Entrepreneurs have to break out of their comfort zone of operational control and let go, getting good people in the right places, accountable for the right things and monitored appropriately. Similarly, to keep a clear head focused creatively at the right things, you must have all the right things in your personal system and the behaviors to look at them at the right time. If you try to keep more than ten things in your mind at once, you’ll lose objectivity about their relationships with each other. Less important things will bother you more than they should, and you won’t give the tactical and strategic stuff the objective attention it deserves. And if some part of you knows that you don’t have everything captured and organized in the right place, your brain simply won’t let go of some attention to unseen details. You’ll find yourself still to some degree at the mercy of the latest and loudest. It’s the price paid for staying in the comfort zone of keeping control of it all in your head.

When people begin to implement the Getting Things Done® methods, they initially experience a rush of energy and creativity, while feeling more relaxed at the same time. But those positive experiences can slip away quickly without the confidence that the content of their systems are complete and current (the inventory of which could have been changed and expanded hugely with the last phone call).
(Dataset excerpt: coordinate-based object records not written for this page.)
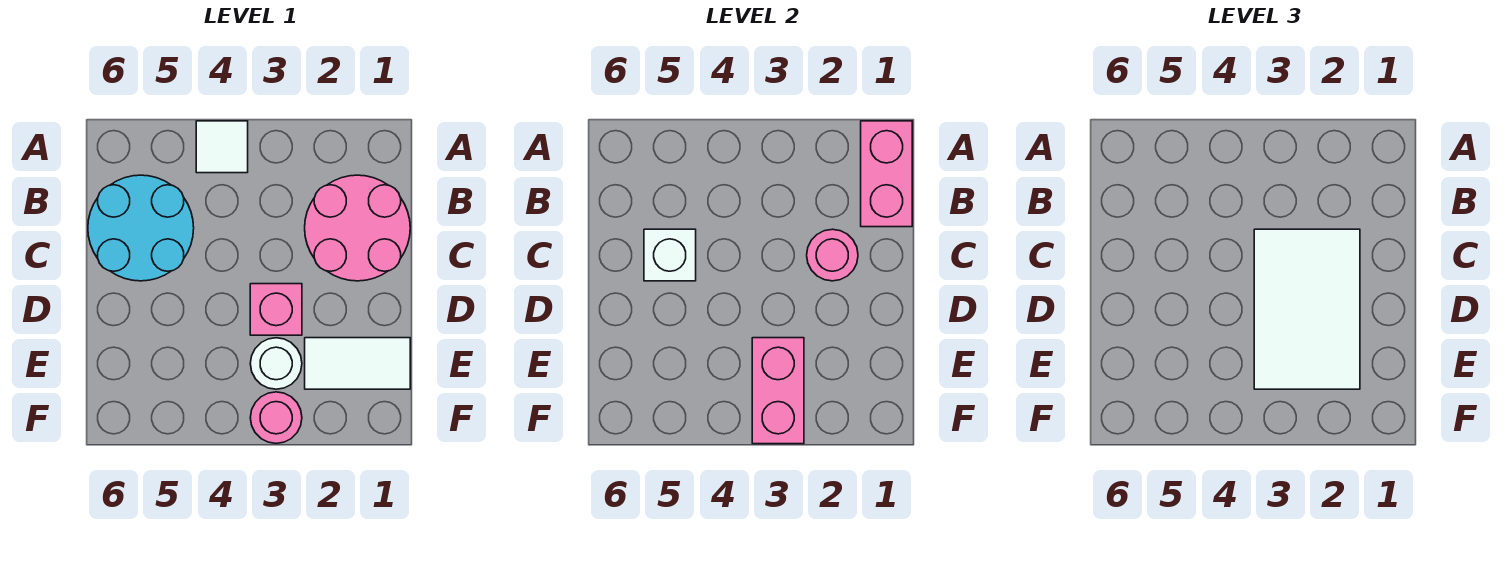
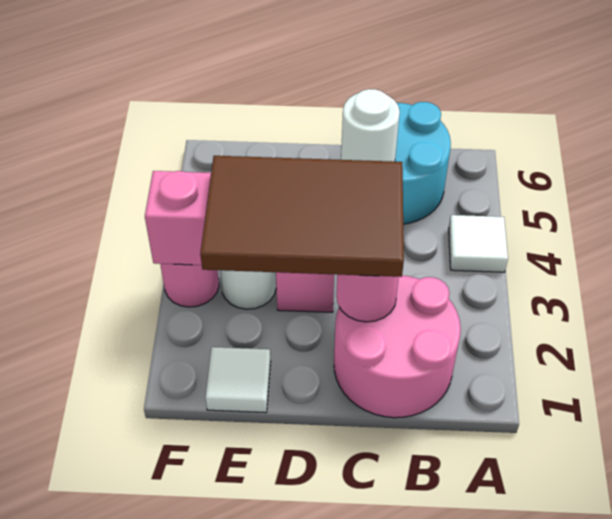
pink brick A1:B1 level 2 -> none
white tile C2:E3 level 3 -> brown tile C2:E3 level 3
white brick C5 level 2 -> white round brick C5 level 2
white tile E1:E2 level 1 -> white tile E1 level 1

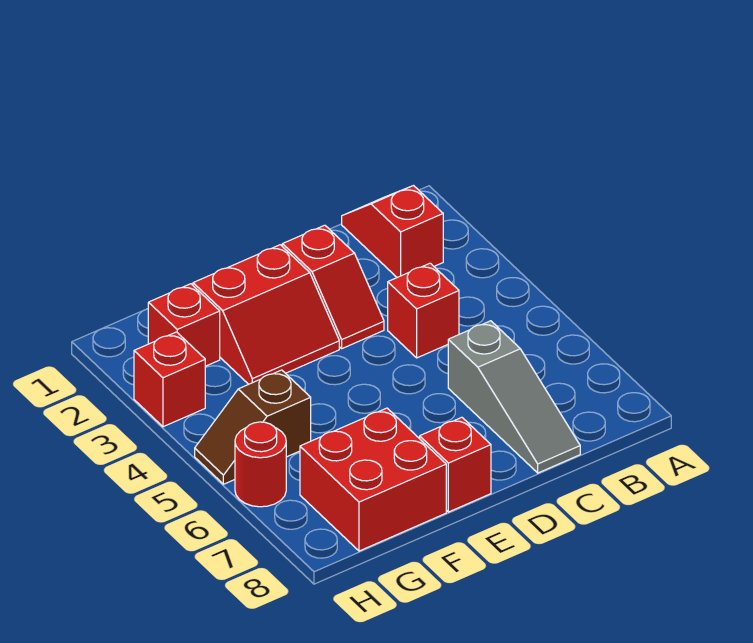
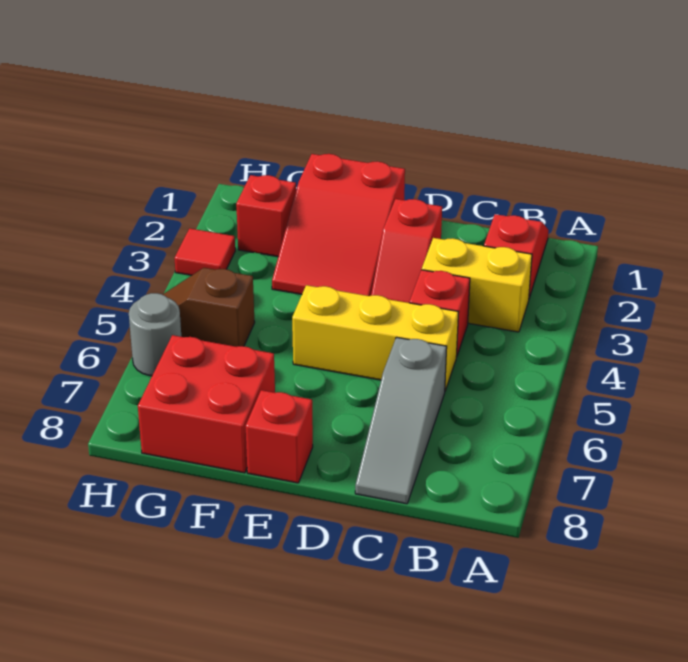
none -> yellow brick B3:C3 level 1
none -> yellow brick C5:E5 level 1
red slope E2:F3 level 1 top 2 -> red slope E1:F3 level 1 top 1
red brick H3 level 1 -> red tile H3 level 1
red round brick H6 level 1 -> grey round brick H6 level 1

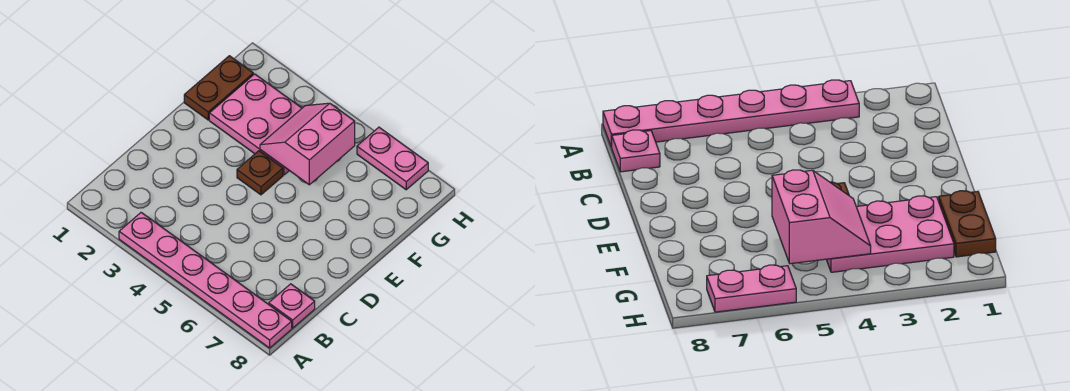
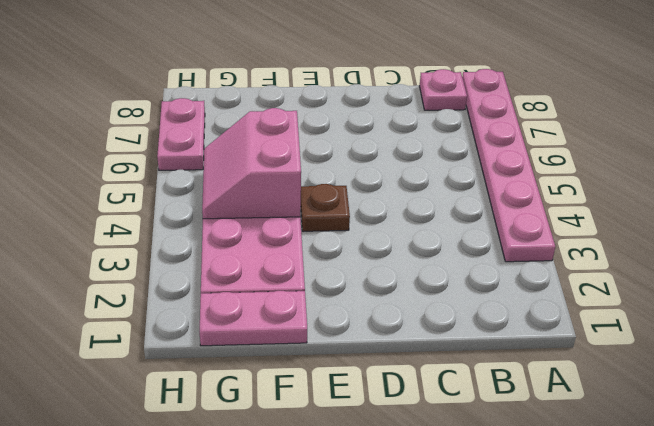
brown plate F1:G1 level 1 -> pink plate F1:G1 level 1
pink slope F4:G5 level 2 top 5 -> pink slope F4:G5 level 2 top F

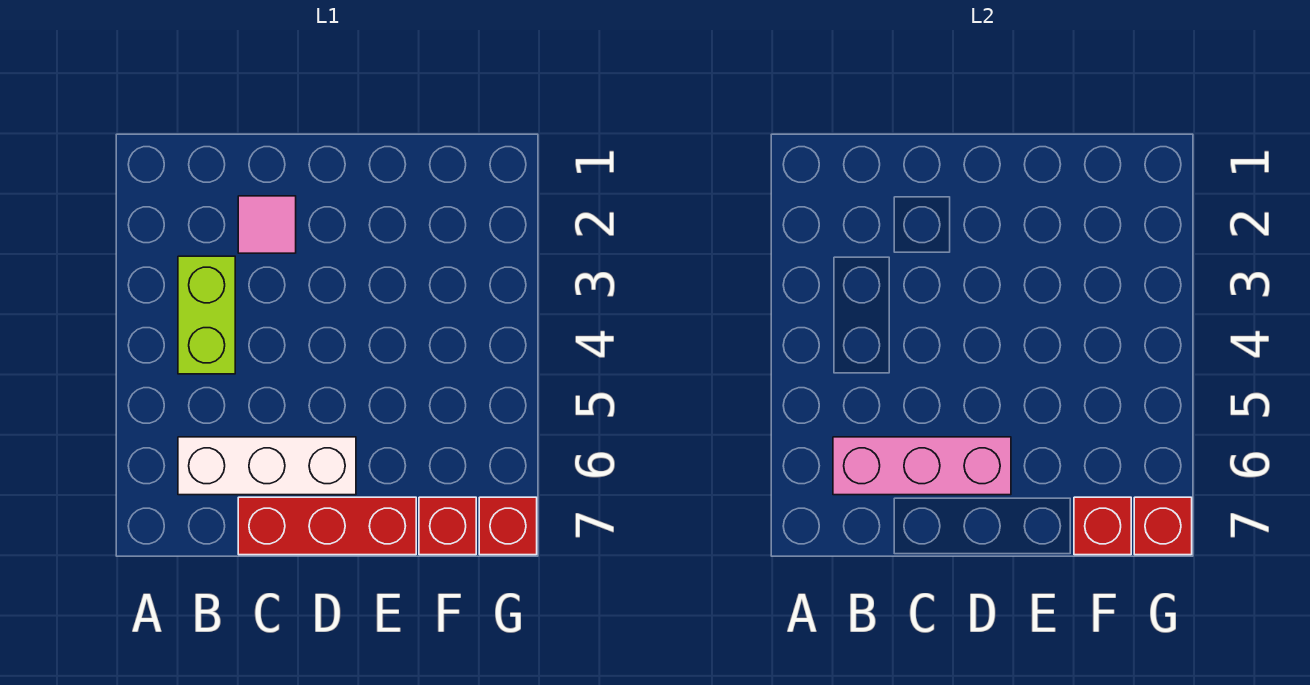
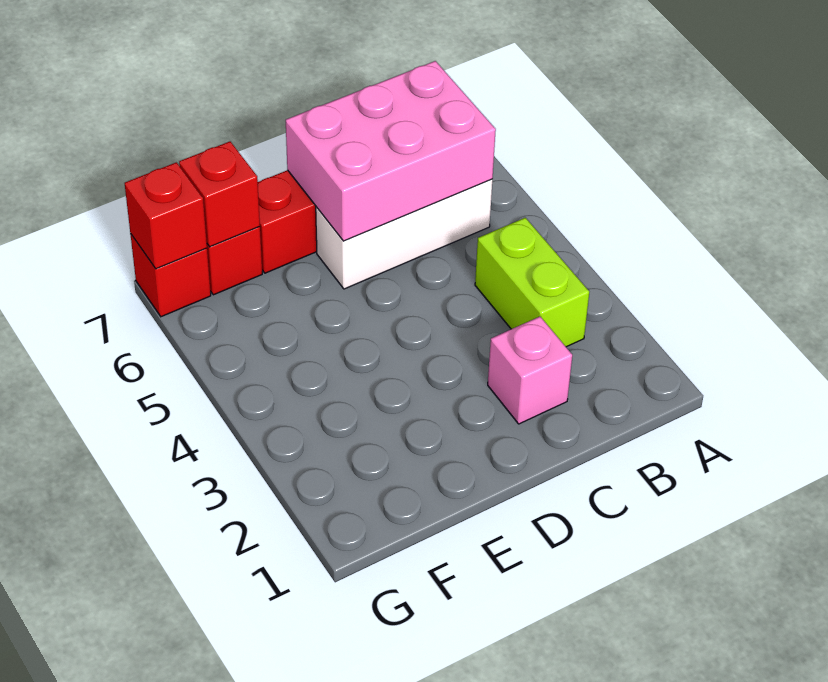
pink brick B6:D6 level 2 -> pink brick B6:D7 level 2
pink tile C2 level 1 -> pink brick C2 level 1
People have often said, “I have everything captured in the system, but my mind is still worrying and reminding me about this and that.” My question is, “How long have you been working your system?” Usually they have only recently set it up. That won’t be sufficient to build trust yet, and your mind will still try to keep control. That’s why the challenge is to keep going—to keep coming back to everything downloaded, processed, and organized. And the trick is to come back often enough for the mind to be able to let go, trusting that remembering and reminding is really being handled by something better than it is. Then you’re truly free to be thinking about things, not of them.